Они маршировали по узким улицам Мадрида. Четко отбивая шаг, держа равнение они маршировали по старинным мостовым, знавшим ноги Колумба и шаги Кортеса. А вокруг волновалось и шумело людское море. Улыбающиеся, подбрасывающие к небу сжатые кулаки милисианос[1] , орущие во все горло: «Вива Республика!», «Салуд, комарадос!», «Но пасаран!» Раскрасневшиеся девушки бросали им цветы, женщины постарше совали в руки хлеб, фрукты и маленькие кувшинчики с вином. И над всем этим буйством красок юга в безумной синеве испанского неба горело красное знамя — знамя революции и счастья всего простого народа…
Алексей шел перед строем второго батальона. За ним двигались французы, бельгийцы, русские, немцы и множество представителей других стран и народов. А рядом с ним, старательно оттягивая ножки в шевровых фасонных сапогах маршировала переводчица Левина. Товарищ Мария. Маша. Машенька…
Прошло пять лет со дня трагической гибели Надежды. За все пять лет Алексей не обратил внимания ни на одну женщину. Ночами он просыпался в холодном поту от страшного, слишком явственного чтобы быть сном видения и молча грыз зубами подушку. Но время — лучший лекарь. Память наконец сжалилась над Ковалевым и оставила его в покое. Вот уже более полугода, как он перестал каждую ночь вскакивать от вида Надежды с бурым пятном, неумолимо расползающимся по гимнастерке…
Он прибыл в Валенсию в конце сентября 1936 года. Там он и встретился с представителем ЦК Коминтерна Берзинем. Ян Карлович прилетел в Испанию из самой штаб-квартиры Коммунистического Интернационала в Лондоне и в тот момент ведал распределением прибывающих интернационалистов по фронтам. Алексей хорошо знал Яна Карловича по прежней совместной работе и потому не слишком удивился, когда тот предложил ему место начальника штаба 12-ой интербригады, которой командовал чешский генерал Петер Лукач.

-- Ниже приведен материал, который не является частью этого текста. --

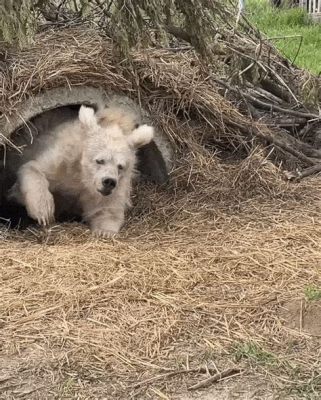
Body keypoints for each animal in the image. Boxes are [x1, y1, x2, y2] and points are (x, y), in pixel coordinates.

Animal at [8, 106, 154, 238]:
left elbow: (106, 209)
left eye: (120, 166)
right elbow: (33, 168)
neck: (83, 175)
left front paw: (104, 232)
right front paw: (44, 211)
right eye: (100, 160)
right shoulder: (62, 162)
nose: (109, 182)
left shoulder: (112, 188)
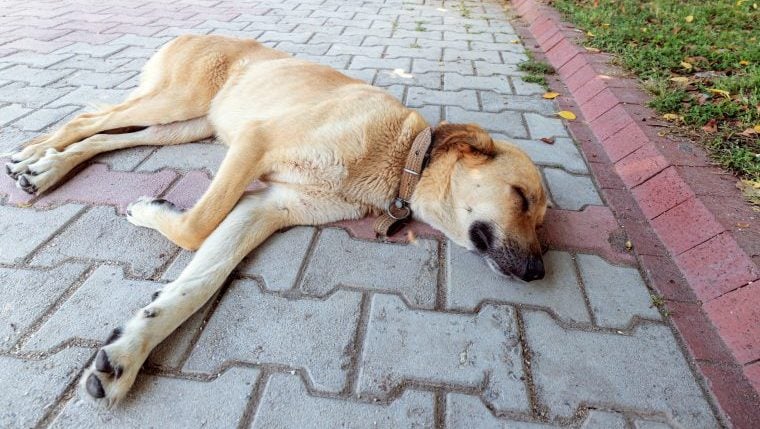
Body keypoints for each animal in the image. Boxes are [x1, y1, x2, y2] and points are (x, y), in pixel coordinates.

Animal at [1, 34, 548, 404]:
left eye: (543, 220)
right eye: (521, 197)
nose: (539, 273)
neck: (400, 156)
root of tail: (193, 32)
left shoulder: (265, 208)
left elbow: (198, 282)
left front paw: (129, 351)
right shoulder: (255, 141)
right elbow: (195, 226)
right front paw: (152, 211)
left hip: (184, 126)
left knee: (102, 137)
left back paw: (46, 169)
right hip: (177, 104)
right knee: (88, 119)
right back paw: (34, 153)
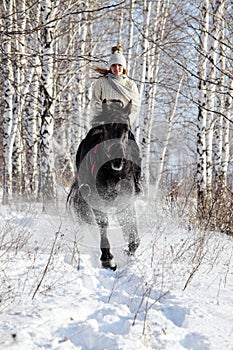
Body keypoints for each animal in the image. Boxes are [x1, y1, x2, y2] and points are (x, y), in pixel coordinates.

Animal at [67, 98, 140, 270]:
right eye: (106, 128)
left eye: (126, 128)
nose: (117, 159)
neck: (114, 174)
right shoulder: (96, 201)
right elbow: (103, 224)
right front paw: (108, 259)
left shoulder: (125, 200)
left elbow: (130, 226)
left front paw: (130, 250)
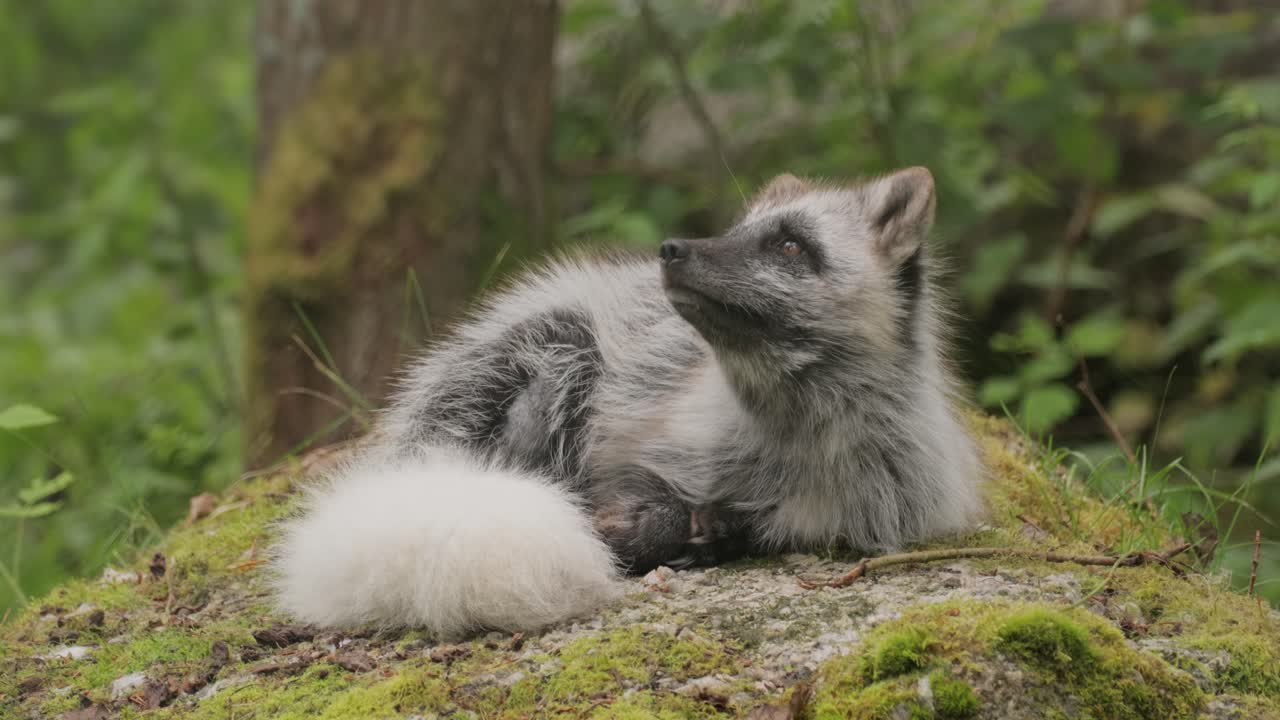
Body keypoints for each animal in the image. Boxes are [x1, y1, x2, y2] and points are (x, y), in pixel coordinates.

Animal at [271, 167, 983, 638]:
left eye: (790, 245)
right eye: (736, 229)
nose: (672, 249)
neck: (790, 451)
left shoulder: (825, 520)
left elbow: (748, 525)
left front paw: (709, 533)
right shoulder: (629, 452)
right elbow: (646, 508)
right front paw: (637, 533)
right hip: (558, 356)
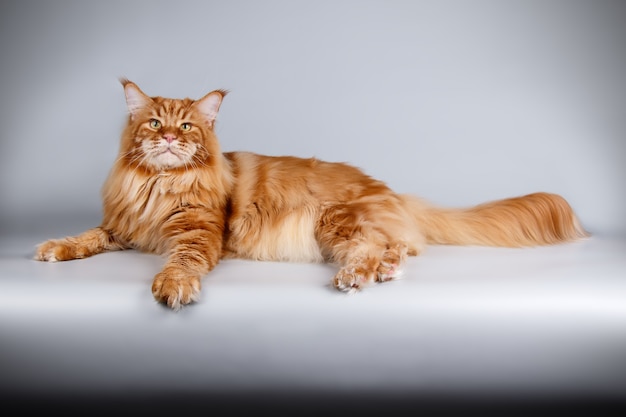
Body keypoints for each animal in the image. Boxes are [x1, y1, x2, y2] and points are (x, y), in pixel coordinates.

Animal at [34, 80, 588, 308]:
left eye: (187, 127)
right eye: (154, 122)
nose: (169, 138)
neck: (160, 185)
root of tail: (391, 191)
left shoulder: (196, 232)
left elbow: (181, 262)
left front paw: (173, 286)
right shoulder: (124, 227)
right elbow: (87, 236)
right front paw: (54, 247)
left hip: (334, 221)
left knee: (374, 248)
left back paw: (359, 277)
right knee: (394, 249)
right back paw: (386, 270)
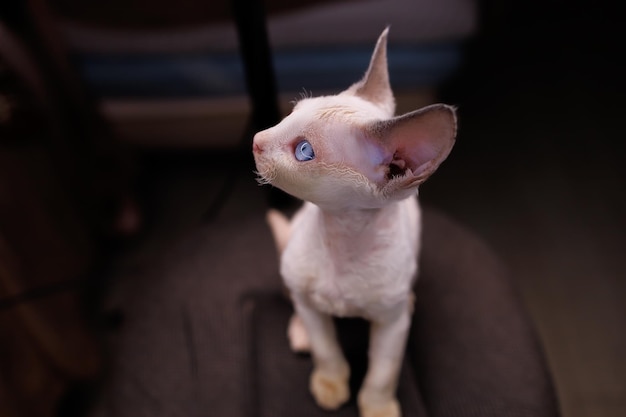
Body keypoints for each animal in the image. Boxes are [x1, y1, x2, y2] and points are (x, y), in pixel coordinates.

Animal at [251, 26, 456, 416]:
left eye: (304, 151)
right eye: (289, 114)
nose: (256, 139)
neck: (342, 236)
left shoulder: (391, 327)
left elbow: (382, 373)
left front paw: (378, 407)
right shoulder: (310, 303)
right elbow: (326, 350)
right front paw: (331, 386)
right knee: (296, 300)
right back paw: (300, 331)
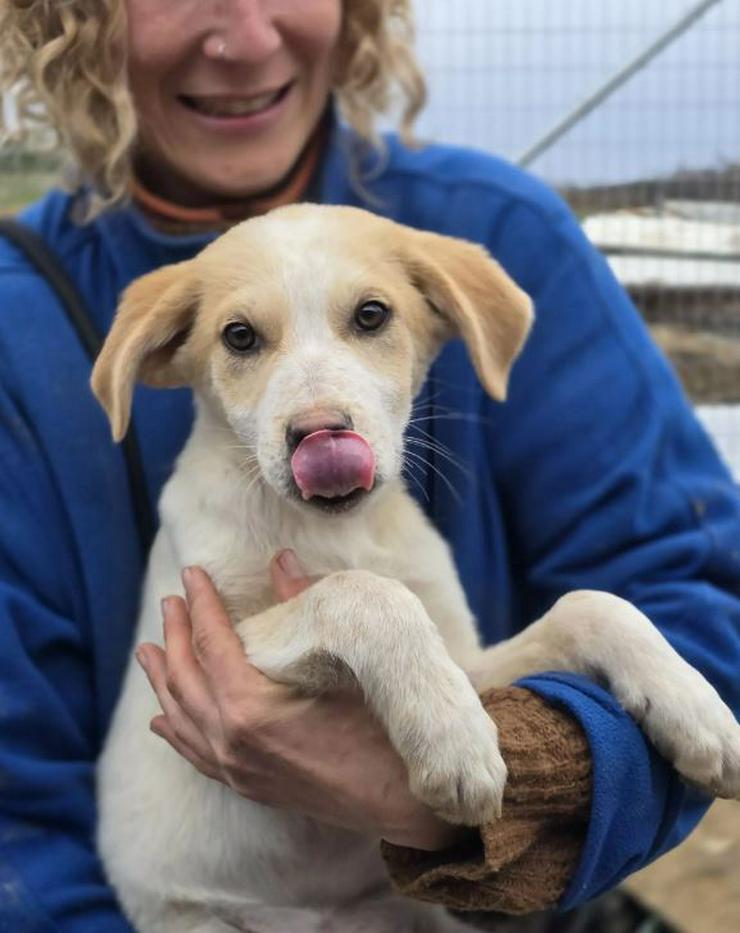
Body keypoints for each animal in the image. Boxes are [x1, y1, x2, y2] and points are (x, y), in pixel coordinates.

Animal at [92, 206, 740, 932]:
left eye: (372, 315)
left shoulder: (466, 661)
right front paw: (451, 737)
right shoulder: (206, 650)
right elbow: (362, 592)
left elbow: (592, 604)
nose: (321, 435)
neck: (337, 532)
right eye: (239, 336)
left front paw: (694, 707)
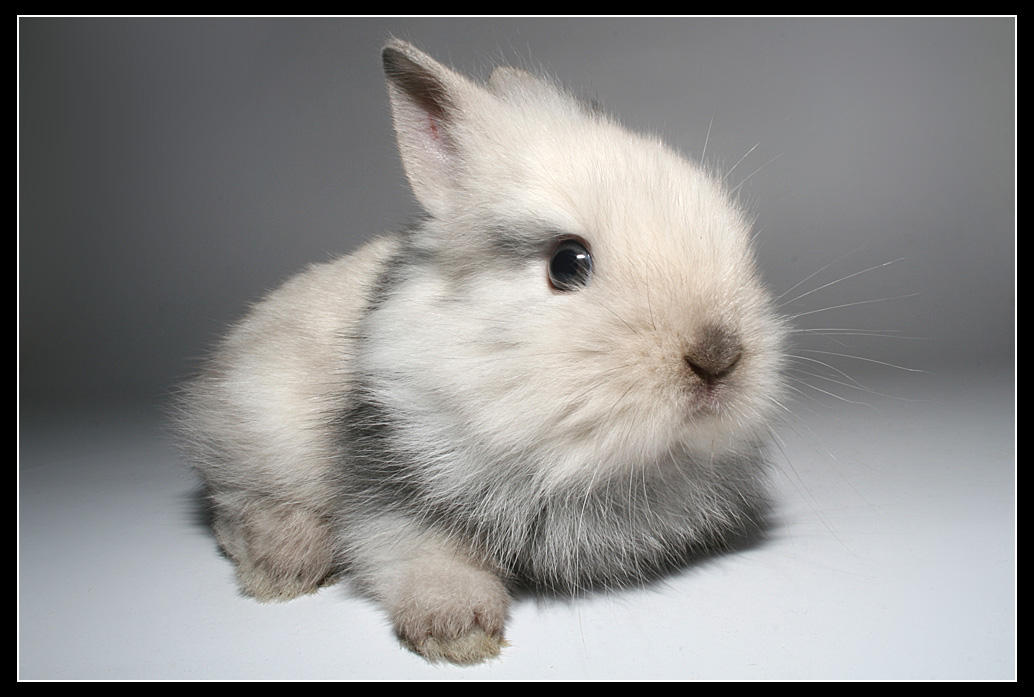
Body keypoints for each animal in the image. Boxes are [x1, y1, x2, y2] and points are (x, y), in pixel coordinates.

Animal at [174, 38, 788, 665]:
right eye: (567, 263)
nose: (718, 356)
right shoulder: (391, 484)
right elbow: (412, 552)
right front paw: (461, 633)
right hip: (257, 431)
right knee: (231, 506)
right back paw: (281, 565)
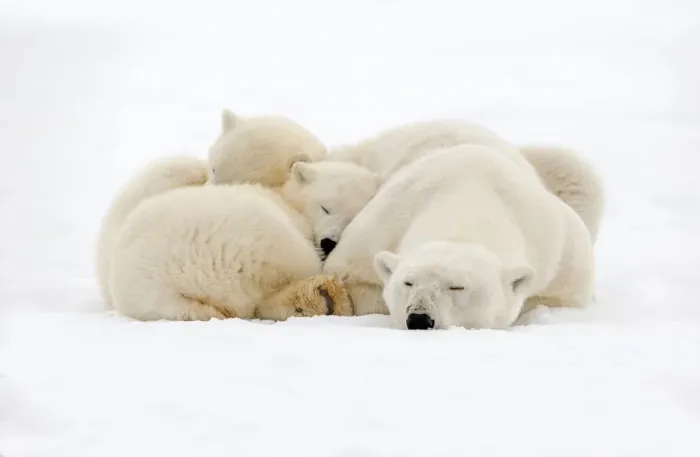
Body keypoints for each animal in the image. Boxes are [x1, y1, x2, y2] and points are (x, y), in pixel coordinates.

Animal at [323, 144, 594, 328]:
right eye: (408, 282)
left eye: (457, 287)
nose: (420, 319)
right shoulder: (385, 222)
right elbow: (351, 275)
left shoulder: (556, 245)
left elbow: (560, 297)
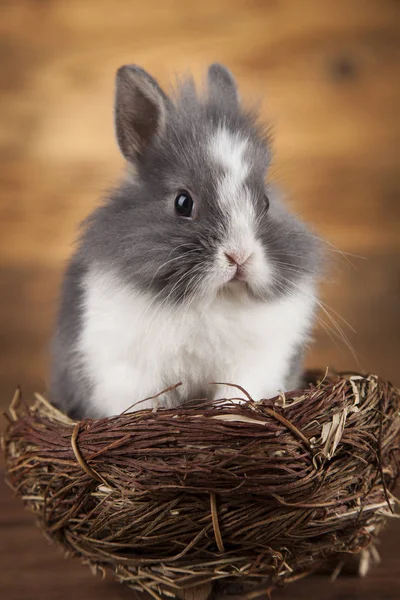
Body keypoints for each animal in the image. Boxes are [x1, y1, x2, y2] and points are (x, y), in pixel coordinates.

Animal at [51, 62, 324, 418]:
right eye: (183, 202)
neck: (212, 299)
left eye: (265, 202)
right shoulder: (129, 371)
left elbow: (237, 396)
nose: (240, 256)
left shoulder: (255, 364)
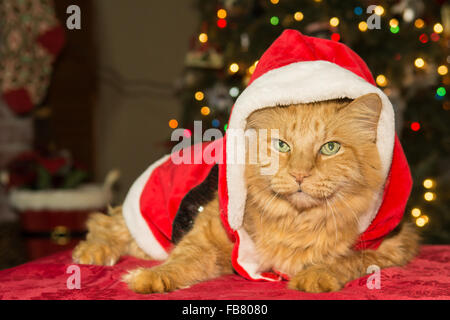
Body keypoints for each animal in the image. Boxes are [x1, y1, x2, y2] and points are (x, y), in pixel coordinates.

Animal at [72, 92, 420, 292]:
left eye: (330, 148)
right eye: (282, 145)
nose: (300, 174)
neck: (296, 221)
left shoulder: (391, 246)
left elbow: (346, 260)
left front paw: (315, 276)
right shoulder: (208, 236)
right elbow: (180, 262)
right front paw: (149, 279)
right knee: (102, 225)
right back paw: (92, 253)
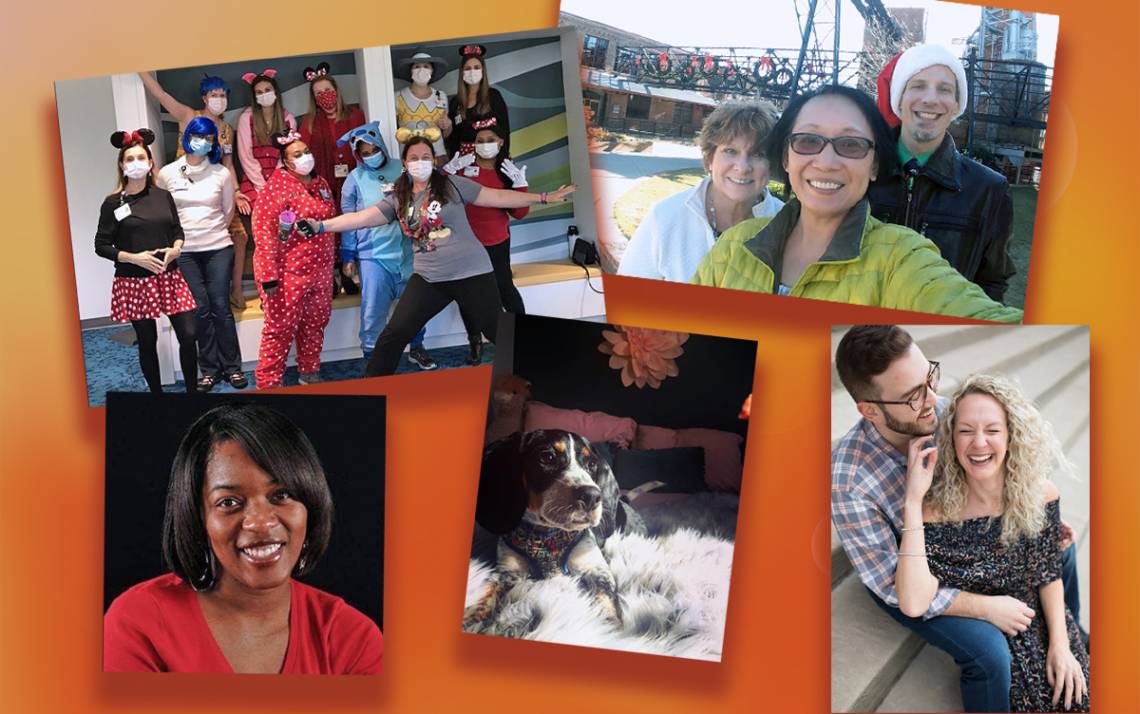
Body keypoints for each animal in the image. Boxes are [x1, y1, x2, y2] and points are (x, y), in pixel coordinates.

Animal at [460, 428, 642, 629]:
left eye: (592, 464)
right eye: (547, 457)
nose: (592, 496)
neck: (546, 535)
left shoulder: (597, 571)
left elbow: (606, 601)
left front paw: (611, 629)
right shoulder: (508, 572)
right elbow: (490, 587)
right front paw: (472, 615)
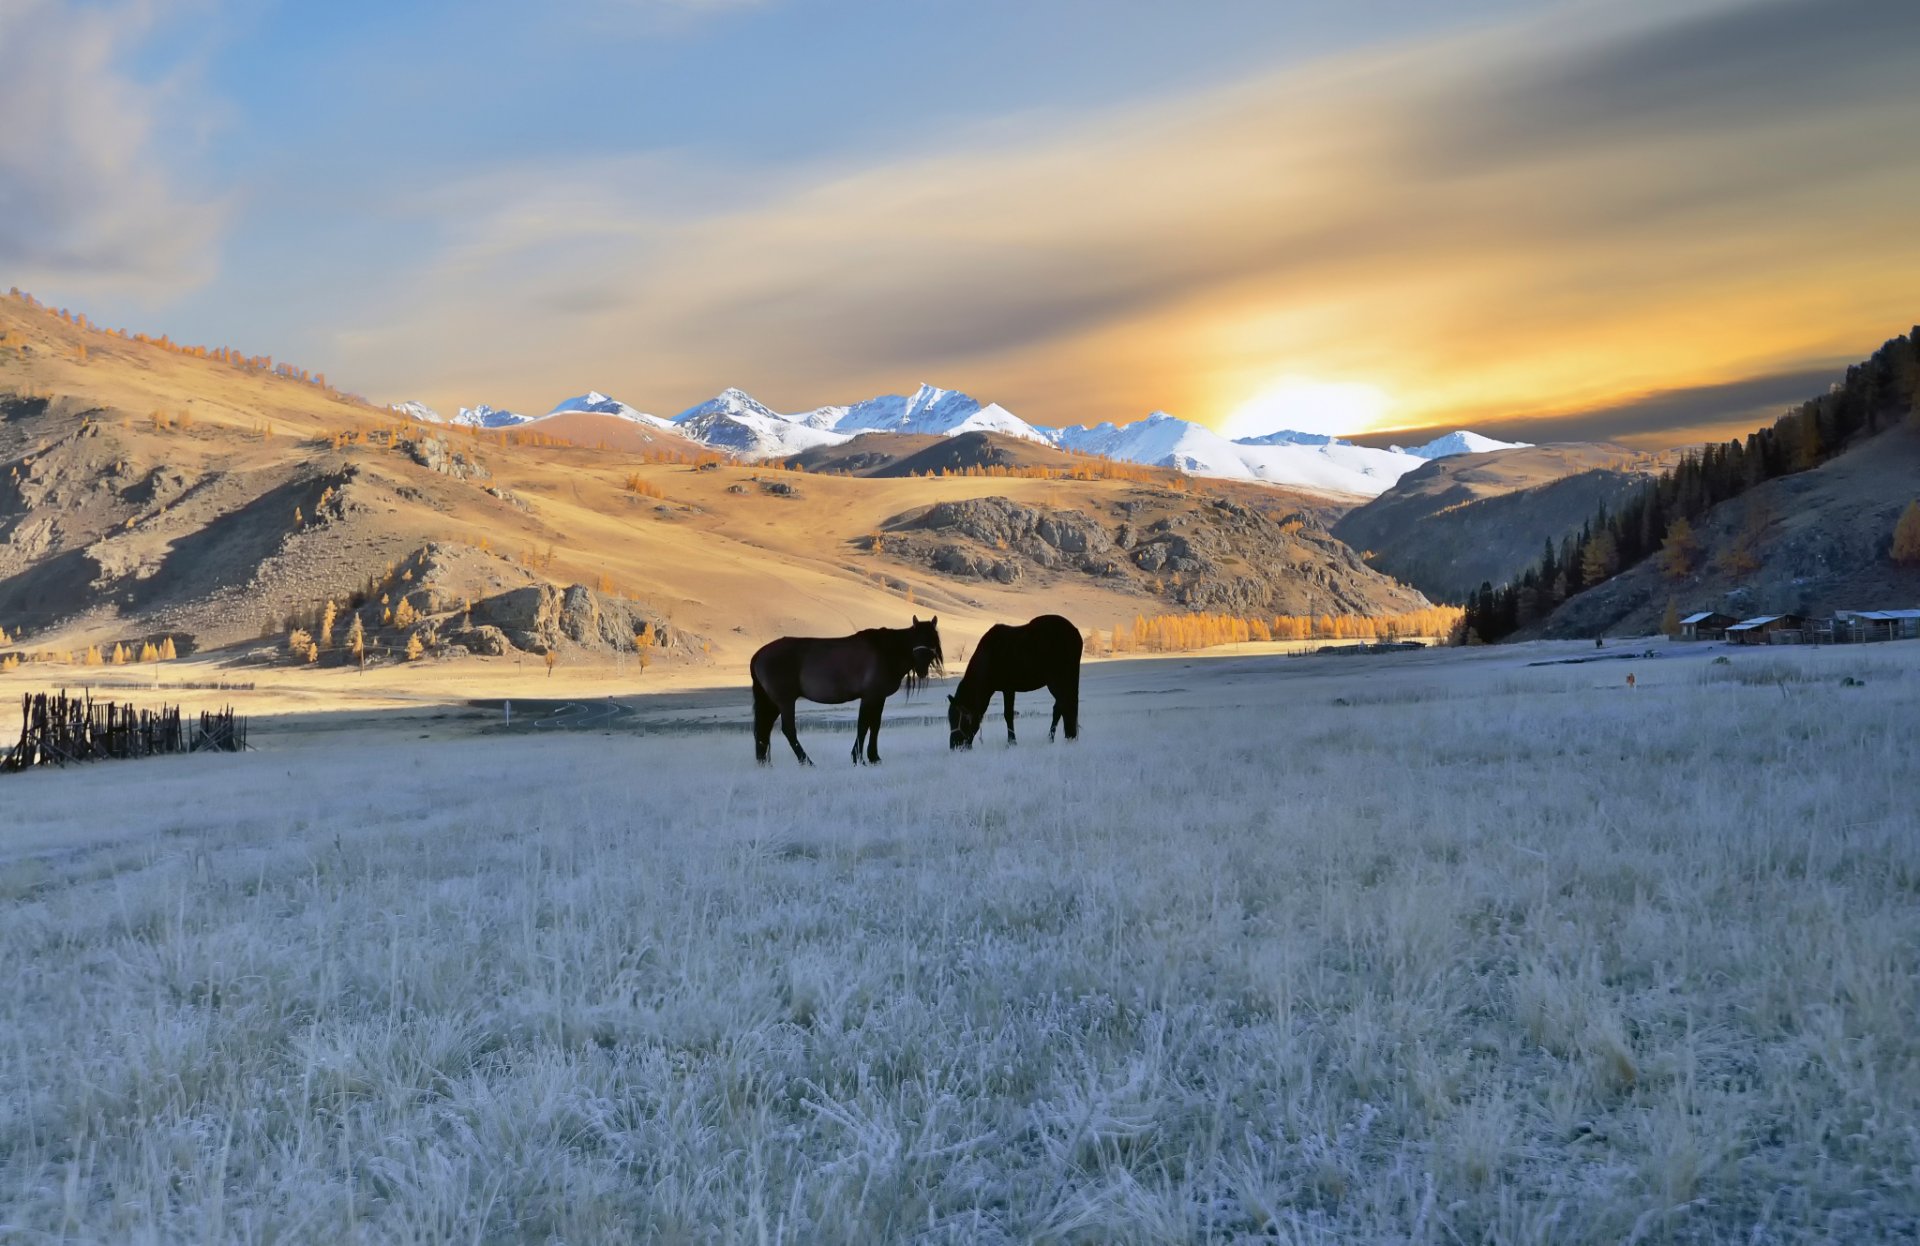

А потом, уже после знакомства с Энрике Листером и «неистовой Долорес», Берзинь подвел к нему невысокую хрупкую девушку, совсем еще ребенка, с иссиня-черными волосами и сказал:
— Вот, Алексей Петрович, твоя переводчица. Товарищ Левина — прошу любить и жаловать.
Алексей хотел было сказать, что такой девчурке место за школьной партой а не на фронте, но смолчал. Он даже не посмотрел на девушку внимательно и только буркнул:
— Ковалев Алексей Петрович. Можно просто товарищ Ковалев.
Девушка застенчиво улыбнулась и посмотрела ему прямо в глаза. Ковалев поднял взгляд и вдруг почувствовал, как сдавило горло. О, эти прекрасные, огромные, бездонные иудейские глаза! «Как странно, — думал Алексей про себя, — этот великий народ даровал человечеству мудрость врачей и ученых, блеск композиторов и твердость учителей. Он дал людям гений Маркса и Троцкого, но в глазах каждого из них не блистает заслуженная гордость, а стынет и стынет вековая печаль и неутешная скорбь великого и мудрого народа-изгнанника». Ковалев не слышал, что говорили ему Берзинь и Левина. Он словно тонул, растворялся в двух бездонных озерах, черных как вода в безлунную ночь.